Yadira first clung to the sidewall and slowly approached the deep end, which dropped down six to nine feet in places. Then she put her head under water for the first time. Then she dove in for the first time. Pretty soon she was by herself in the deep end.
“I just started losing the fear of it,” she said. “I actually never thought I would swim in my life and to me it’s a great accomplishment. I can now swim a pretty decent 50 (freestyle) and I can dive and I can do the basics.”
Two months later, in a pool full of orange swim caps lapping back and forth. It was hard to tell which one was Yadira.
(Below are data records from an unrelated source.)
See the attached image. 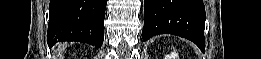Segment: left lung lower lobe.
Listing matches in <instances>:
<instances>
[{"label": "left lung lower lobe", "instance_id": "1", "mask_svg": "<svg viewBox=\"0 0 261 59\" xmlns=\"http://www.w3.org/2000/svg\"><path fill=\"white\" fill-rule=\"evenodd\" d=\"M204 26L203 0H144L143 41L174 34L189 39L204 52Z\"/></svg>", "mask_w": 261, "mask_h": 59}]
</instances>
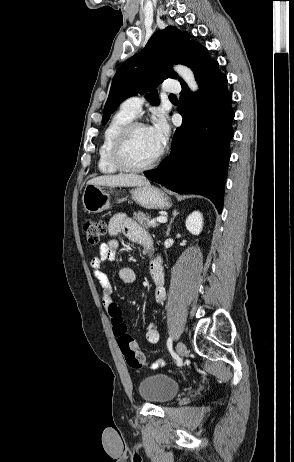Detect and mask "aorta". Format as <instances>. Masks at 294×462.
<instances>
[{"label":"aorta","mask_w":294,"mask_h":462,"mask_svg":"<svg viewBox=\"0 0 294 462\" xmlns=\"http://www.w3.org/2000/svg\"><path fill=\"white\" fill-rule=\"evenodd\" d=\"M174 70L179 74L180 77L183 78V80L187 83L193 92L197 91L198 85L191 69L184 65H176Z\"/></svg>","instance_id":"762f6f07"}]
</instances>
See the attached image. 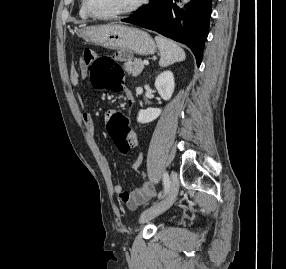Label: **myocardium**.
Wrapping results in <instances>:
<instances>
[{
    "label": "myocardium",
    "mask_w": 286,
    "mask_h": 269,
    "mask_svg": "<svg viewBox=\"0 0 286 269\" xmlns=\"http://www.w3.org/2000/svg\"><path fill=\"white\" fill-rule=\"evenodd\" d=\"M149 1L150 0H138L131 7L125 10L115 12L112 14H107V15H101V14L95 13L90 7L89 0H83V4H84L85 11L87 12L89 16L96 18V19H100V20H109V19H116V18H120L126 15L133 14L139 11L140 9H142Z\"/></svg>",
    "instance_id": "f54148a6"
}]
</instances>
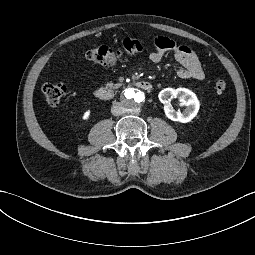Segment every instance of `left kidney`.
I'll return each mask as SVG.
<instances>
[{"mask_svg": "<svg viewBox=\"0 0 255 255\" xmlns=\"http://www.w3.org/2000/svg\"><path fill=\"white\" fill-rule=\"evenodd\" d=\"M173 98H177L186 109L180 111L171 110L168 106L165 107L166 116L176 122L188 123L191 122L197 115L200 108V101L196 95L188 89L165 88L159 93V100L162 103H169Z\"/></svg>", "mask_w": 255, "mask_h": 255, "instance_id": "obj_1", "label": "left kidney"}]
</instances>
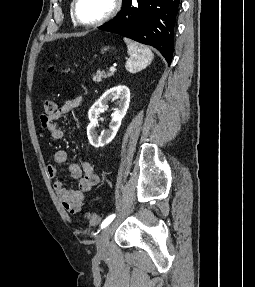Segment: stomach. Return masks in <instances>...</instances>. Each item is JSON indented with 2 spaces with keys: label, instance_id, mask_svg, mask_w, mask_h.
Segmentation results:
<instances>
[{
  "label": "stomach",
  "instance_id": "obj_1",
  "mask_svg": "<svg viewBox=\"0 0 255 287\" xmlns=\"http://www.w3.org/2000/svg\"><path fill=\"white\" fill-rule=\"evenodd\" d=\"M107 50H109L108 46H106V48H103L102 52H107Z\"/></svg>",
  "mask_w": 255,
  "mask_h": 287
}]
</instances>
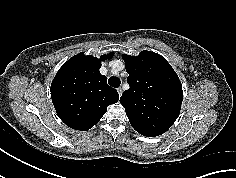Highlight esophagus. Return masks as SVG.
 Returning <instances> with one entry per match:
<instances>
[{
	"label": "esophagus",
	"instance_id": "esophagus-1",
	"mask_svg": "<svg viewBox=\"0 0 236 178\" xmlns=\"http://www.w3.org/2000/svg\"><path fill=\"white\" fill-rule=\"evenodd\" d=\"M117 91H118L119 97H121V95H122V89H121V88H118Z\"/></svg>",
	"mask_w": 236,
	"mask_h": 178
}]
</instances>
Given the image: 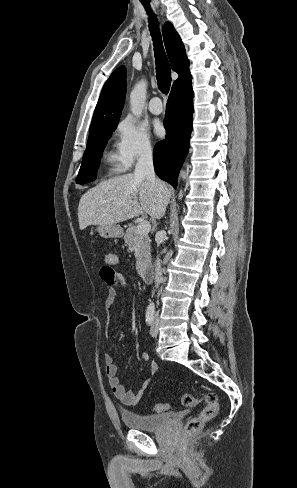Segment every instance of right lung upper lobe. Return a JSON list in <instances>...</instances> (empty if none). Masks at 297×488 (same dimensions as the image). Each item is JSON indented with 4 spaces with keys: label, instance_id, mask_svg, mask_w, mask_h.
Masks as SVG:
<instances>
[{
    "label": "right lung upper lobe",
    "instance_id": "1",
    "mask_svg": "<svg viewBox=\"0 0 297 488\" xmlns=\"http://www.w3.org/2000/svg\"><path fill=\"white\" fill-rule=\"evenodd\" d=\"M163 38L172 69L179 74L173 83L191 78L189 60L181 38L171 23L163 27ZM126 93V68L115 70L104 84L99 101L96 105L90 131L105 125H116L121 115Z\"/></svg>",
    "mask_w": 297,
    "mask_h": 488
}]
</instances>
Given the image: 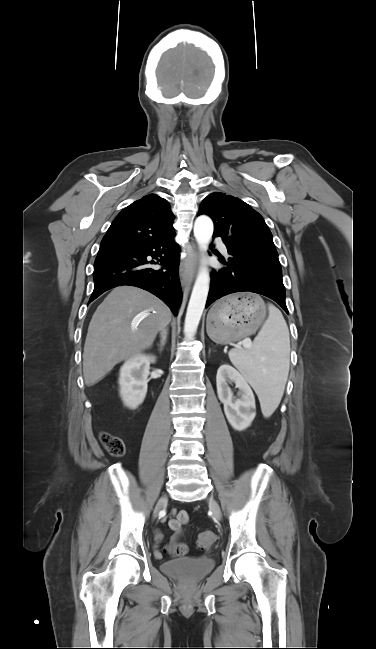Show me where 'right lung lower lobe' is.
Instances as JSON below:
<instances>
[{
    "label": "right lung lower lobe",
    "mask_w": 376,
    "mask_h": 649,
    "mask_svg": "<svg viewBox=\"0 0 376 649\" xmlns=\"http://www.w3.org/2000/svg\"><path fill=\"white\" fill-rule=\"evenodd\" d=\"M174 237L175 232L131 249L98 254L94 262V290L88 304L108 289L132 285L156 295L177 316L182 292L176 271L179 248ZM149 255L158 260L163 268H149V264H156L147 261Z\"/></svg>",
    "instance_id": "1"
}]
</instances>
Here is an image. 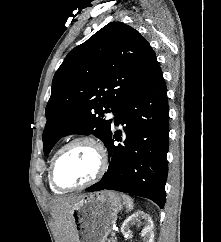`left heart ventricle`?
<instances>
[{
  "label": "left heart ventricle",
  "mask_w": 221,
  "mask_h": 242,
  "mask_svg": "<svg viewBox=\"0 0 221 242\" xmlns=\"http://www.w3.org/2000/svg\"><path fill=\"white\" fill-rule=\"evenodd\" d=\"M98 167V154L89 143L72 145L63 154L55 169V178L61 186H73L89 180Z\"/></svg>",
  "instance_id": "left-heart-ventricle-1"
}]
</instances>
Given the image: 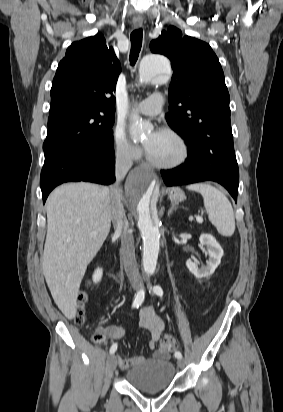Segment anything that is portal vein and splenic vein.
<instances>
[{
    "instance_id": "1",
    "label": "portal vein and splenic vein",
    "mask_w": 283,
    "mask_h": 412,
    "mask_svg": "<svg viewBox=\"0 0 283 412\" xmlns=\"http://www.w3.org/2000/svg\"><path fill=\"white\" fill-rule=\"evenodd\" d=\"M196 221H197L198 223H203V218L200 217V216H197V217H196Z\"/></svg>"
}]
</instances>
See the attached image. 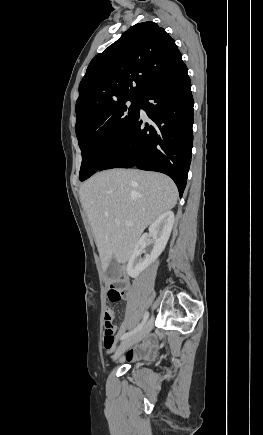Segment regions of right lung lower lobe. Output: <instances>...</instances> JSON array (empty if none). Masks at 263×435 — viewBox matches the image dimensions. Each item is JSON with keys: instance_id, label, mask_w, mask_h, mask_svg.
<instances>
[{"instance_id": "obj_1", "label": "right lung lower lobe", "mask_w": 263, "mask_h": 435, "mask_svg": "<svg viewBox=\"0 0 263 435\" xmlns=\"http://www.w3.org/2000/svg\"><path fill=\"white\" fill-rule=\"evenodd\" d=\"M193 104L191 82L183 63L143 95L139 108L149 121L144 124L139 112L99 171L137 167L162 172L174 180L182 197L191 163Z\"/></svg>"}]
</instances>
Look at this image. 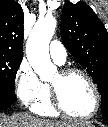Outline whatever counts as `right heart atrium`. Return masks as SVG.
Listing matches in <instances>:
<instances>
[{"mask_svg":"<svg viewBox=\"0 0 108 127\" xmlns=\"http://www.w3.org/2000/svg\"><path fill=\"white\" fill-rule=\"evenodd\" d=\"M15 93L24 105H33L43 94L44 84L26 61H23L14 77Z\"/></svg>","mask_w":108,"mask_h":127,"instance_id":"obj_1","label":"right heart atrium"}]
</instances>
“It’s just incredible, the tenacity that she showed to stick with it,” Lillard said. “I’ve been really impressed with her. It takes a lot of guts to come here and try it out.”
Now that she could swim, it was time for her to compete.
Two weeks ago, on Jan. 5 at The Summit, Glacier and Flathead hosted a meet with the three Missoula teams. Yadira was signed up to compete in the girls 50 freestyle race. She had been staying late at practices in anticipation of her first event.
“My goal was to just learn how to swim,” she said. “I think I accomplished a little more. I’m happy about that.”
She stepped onto the elevated block and waited for the race to start. Her fear returned. But Yadira dove in, and it was all gone. She propelled herself down and back the length of the pool, surrounded by cheers. She climbed out after earning third place in her heat.
“After I was finished,” she said, “I was pumped to go again.”